The move has understandably raised some eyebrows in New Mexico, as noted in the Journal article. Officials with both Mojave and New Mexico’s Spaceport America say they are not direct competitors with each other: Mojave sees itself as more of an R&D facility while Spaceport America plans to be an operational spaceport with Virgin Galactic as its anchor customer.
However, Richardson has already done some work for the Mojave spaceport. At the International Symposium for Personal and Commercial Spaceflight earlier this month in Las Cruces, New Mexico, Mojave Air and Space Port general Manager Stu Witt said he hired Richardson earlier this year to convince Brown to sign the original version of the informed consent law when it appeared that the governor wouldn’t act on it. “Mr. Richardson had asked for my help many times in the past, has been to my office a number of times,” Witt said during a conference session. “We were in this for the development of the industry.”
Witt mentioned that he also called upon a number of others in the industry for help in persuading Brown to sign the bill, from Paul Allen to Sir Richard Branson to Elon Musk. The lobbying effort worked: not only did Brown sign the bill last month, he did so in a signing ceremony timed to the flyover of the state capitol by the 747 carrying the shuttle Endeavour, bound for Los Angeles.

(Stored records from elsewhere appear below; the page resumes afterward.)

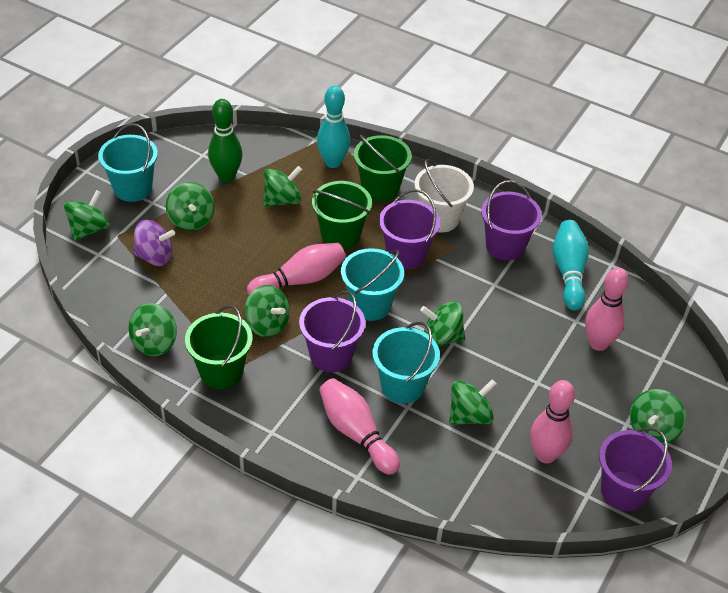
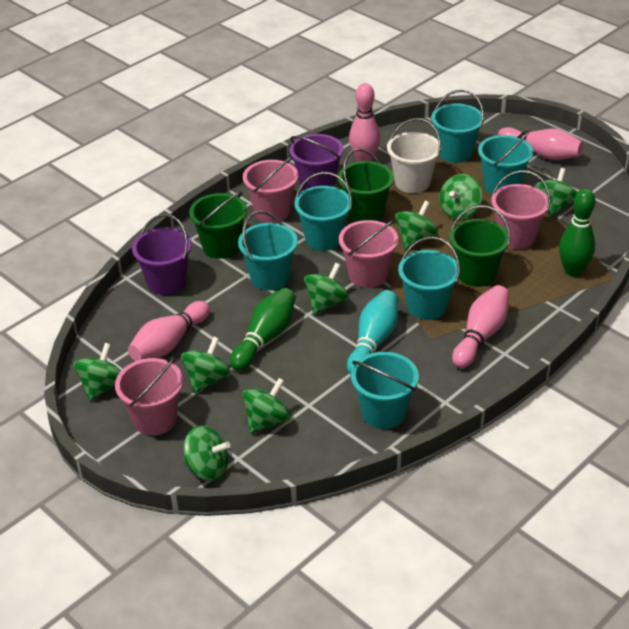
green bowling pin: 1 -> 2
pink bucket: 0 -> 4
purple bucket: 4 -> 2
purple spinning top: 1 -> 0
turquoise bowling pin: 2 -> 1
turquoise bucket: 3 -> 6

As it turns out, both states are now in similar positions: while they have informed consent laws on the books, representatives of the space industry in both are seeking to amend those laws to make them more comprehensive so they also include vehicle suppliers. “You can’t amend a law until you have a law,” Witt said at the ISPCS session. Efforts to amend the California legislation, with the support of Richardson, will begin next year. “We have momentum on our side. We captured the attention of the governor.”

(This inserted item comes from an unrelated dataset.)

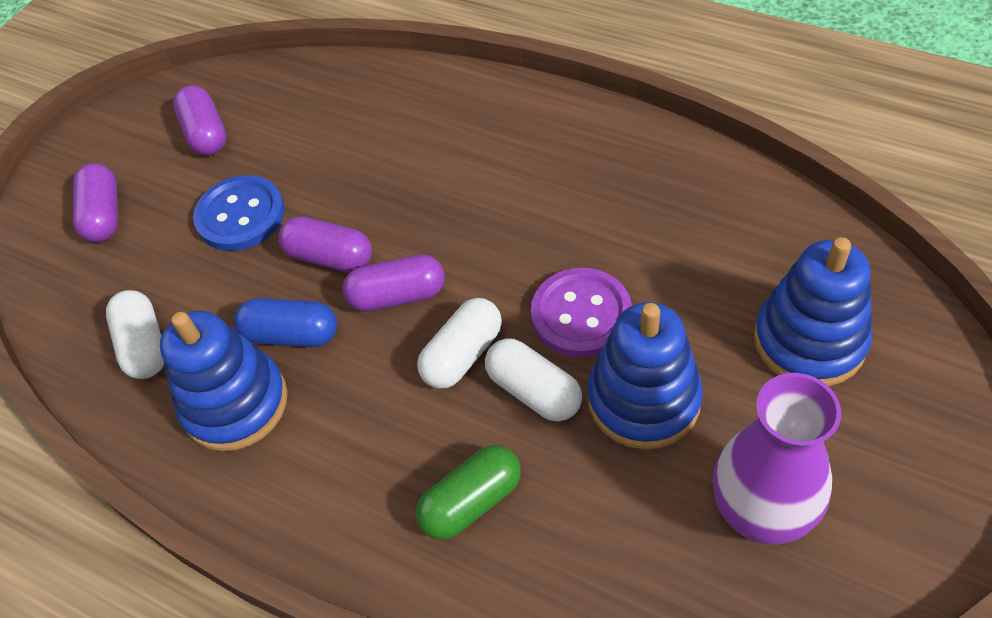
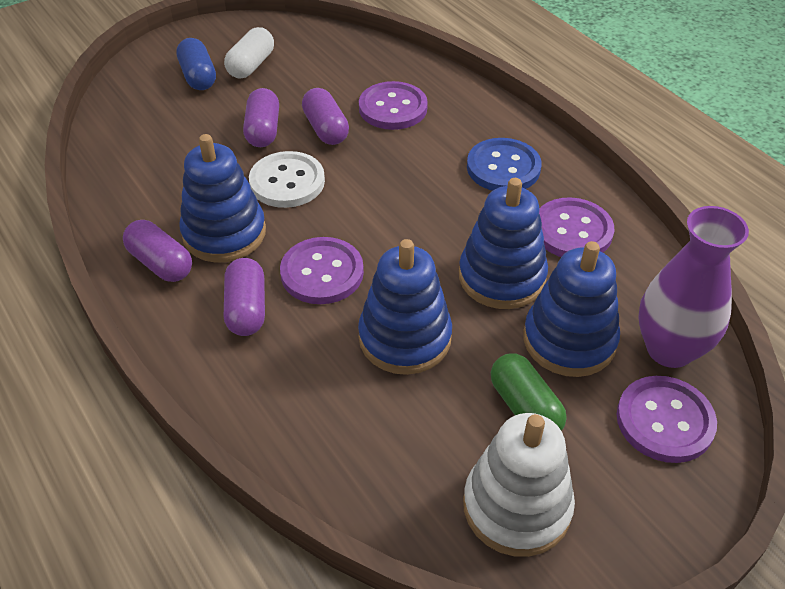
blue stacking toy: 3 -> 4
purple button: 1 -> 4
white button: 0 -> 1
white capsule: 3 -> 1
white stacking toy: 0 -> 1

In New Mexico, spaceport supporters, including Richarson’s successor, Susana Martinez, will make a second attempt next year to amend that state’s informed consent law to include suppliers. An effort earlier this year to amend the law died in the state legislature because of opposition from trial lawyers.
Update 11/1: Parabolic Arc reports that, contrary to the Albuquerque Journal article, the Mojave Air and Space Port has no plans to hire Richardson. Witt did confirm that he hired Richardson in the summer to support efforts to get the original bill passed, paying the former governor $10,000. There are no plans, though, Witt told the airport’s board of directors, to hire Richardson again.